▸ **TASK TO COMPLETE**: Convert the lines of every record below into a JSON list of strings, one string per line, skipping blank lines. Leave the pictures out.

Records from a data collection
####################

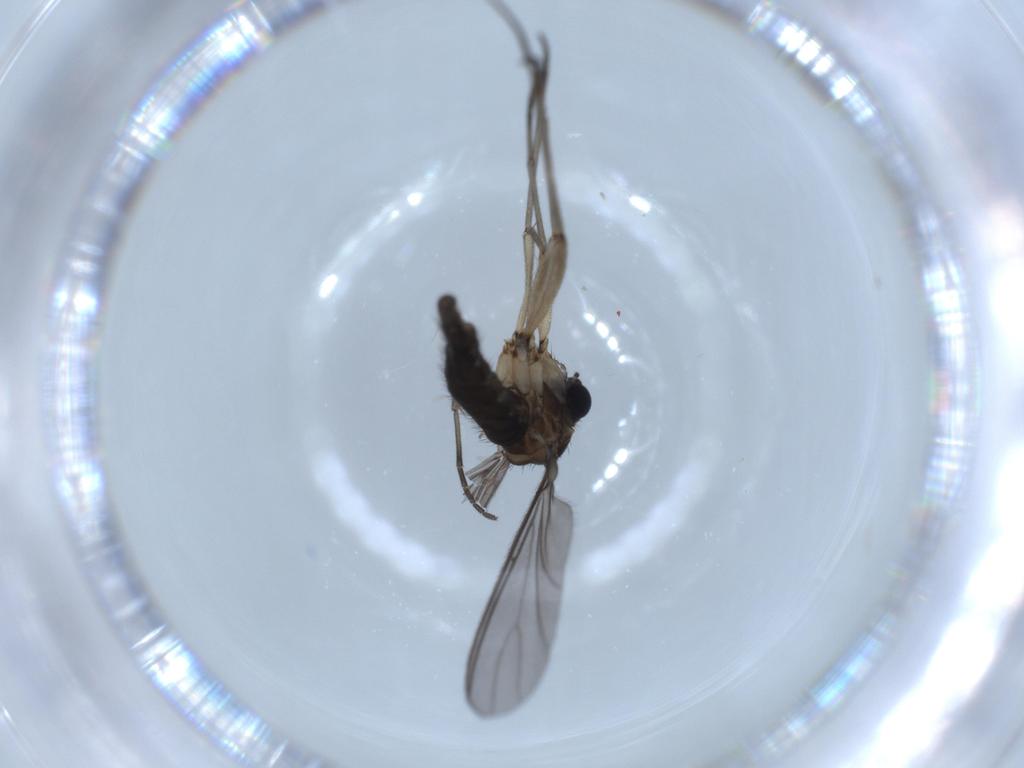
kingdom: Animalia
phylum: Arthropoda
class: Insecta
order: Diptera
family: Sciaridae
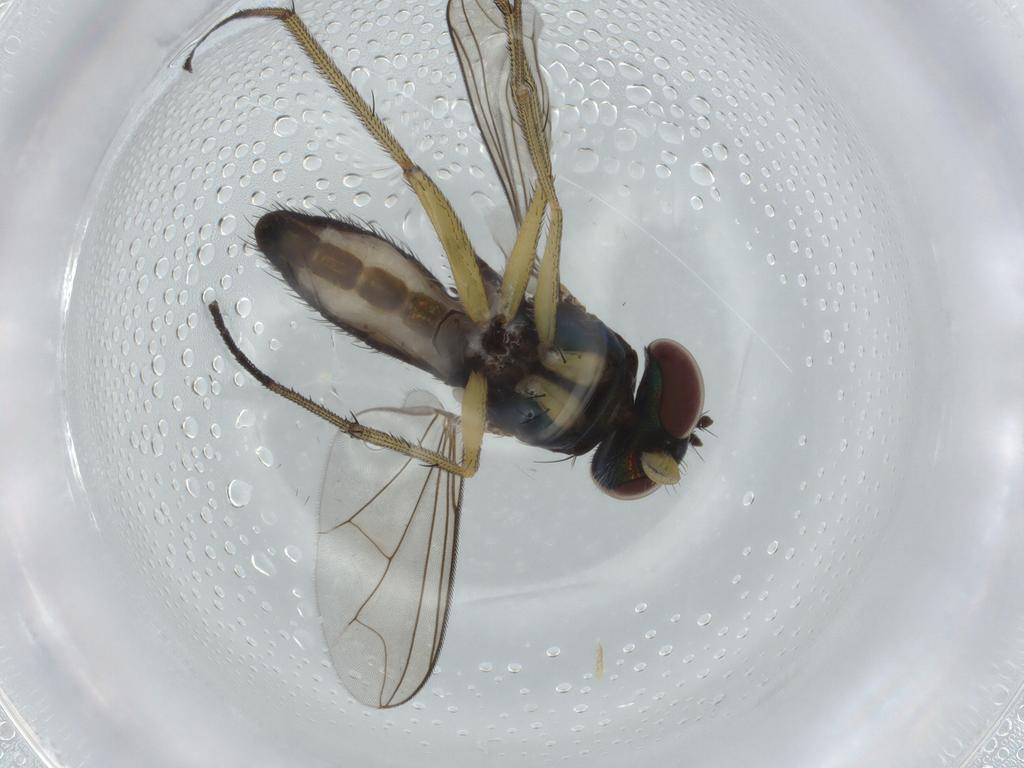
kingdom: Animalia
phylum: Arthropoda
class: Insecta
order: Diptera
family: Dolichopodidae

####################

▸ **RESULT**:
[
  "kingdom: Animalia",
  "phylum: Arthropoda",
  "class: Insecta",
  "order: Diptera",
  "family: Sciaridae",
  "kingdom: Animalia",
  "phylum: Arthropoda",
  "class: Insecta",
  "order: Diptera",
  "family: Dolichopodidae"
]